In the last five years, nearly $600 million has been awarded in independent contractor misclassification lawsuits in trucking. Adding insult to injury, the April 2018 decision in Dynamex Operations West Inc. v. California Supreme Court ruled that the ABC Test must be applied in analyzing whether workers are employees or independent contractors. The ruling applies rigid guidelines for classification and presumes workers are employees unless proven otherwise. This volatile legal environment has many wondering if independent contractors can be utilized by transportation providers at all.

Worker misclassification is a costly issue. However, by understanding the law and addressing risks, independent contractors can provide tremendous business benefits. Plus, eliminating the use of owner-operators would increase the current driver shortage by seven times overnight. The industry needs independent contractors to meet shipper demand, but companies must know how to work with them.

Employee vs Independent Contractor

Let’s start with the basics. The level of control a business has over a worker defines classification.

Employees are hired for a regular, continuous period. They work for an employer who maintains control over the work performance and product.

Independent contractors typically work under contract for a defined period. They perform a service for a company while maintaining their own financial independence. The contractor controls how the service is delivered and the final product.

Understanding the ABC Test

ABC is one of the most common tests used to classify workers.

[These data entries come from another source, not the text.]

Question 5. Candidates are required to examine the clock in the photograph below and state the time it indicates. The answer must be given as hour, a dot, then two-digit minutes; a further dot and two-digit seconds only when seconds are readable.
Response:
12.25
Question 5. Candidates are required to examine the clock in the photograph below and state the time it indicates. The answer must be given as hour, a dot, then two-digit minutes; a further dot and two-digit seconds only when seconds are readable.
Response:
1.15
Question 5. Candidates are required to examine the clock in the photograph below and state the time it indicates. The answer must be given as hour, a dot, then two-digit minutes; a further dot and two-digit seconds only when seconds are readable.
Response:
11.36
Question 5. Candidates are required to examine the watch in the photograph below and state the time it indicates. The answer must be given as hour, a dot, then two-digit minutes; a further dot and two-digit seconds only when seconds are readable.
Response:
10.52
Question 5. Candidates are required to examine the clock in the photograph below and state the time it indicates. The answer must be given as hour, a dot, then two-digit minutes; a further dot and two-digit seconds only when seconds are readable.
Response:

The test generally applies to compensation considerations. Under the ABC Test, independent contractors must meet three criteria:

  1. The hiring business does not control or direct the worker’s service performance (A test);
  2. Work performed is outside the usual course of business for the hirer (B test);
  3. The worker operates an independent enterprise from the hiring entity (C test).

The B test draws the most concern and elicits the question, can independent contractor drivers work for trucking companies that also have drivers as employees?

There are a few things to consider that leave California’s verdict under debate. First, while about two-thirds of states use the ABC Test, the Dynamex case was specific to drivers in California. Second, California applied the ABC Test in its ruling regarding minimum wages, overtime, meal and rest breaks, and wage statement violations. This application of the test omits other variables commonly used to establish independent contractor autonomy. Third, the Court left it open that other types of businesses involving product delivery may be viewed as outside of the usual course of the hiring company’s work even if they provide a similar service. Fourth, California’s application of the B test could conflict with economic regulation prohibited under the Federal Aviation Administration Authorization Act, which provides a broader definition of the B test. The FAAAA already struck down applications of the ABC Test in Massachusetts that limited the rights of independent business owners. Overall, California’s ABC Test raises as many questions as it answers.

Assessing Worker Status

In addition to the ABC Test, government agencies also frequently use the Common Law Test and the Economic Reality Test. The ABC Test may be the most stringent, but also the most ambiguous. Businesses seeking to classify workers as independent contractors would be wise to assess that decision using the Common Law and Economic Reality tests as well, which provide additional clarity.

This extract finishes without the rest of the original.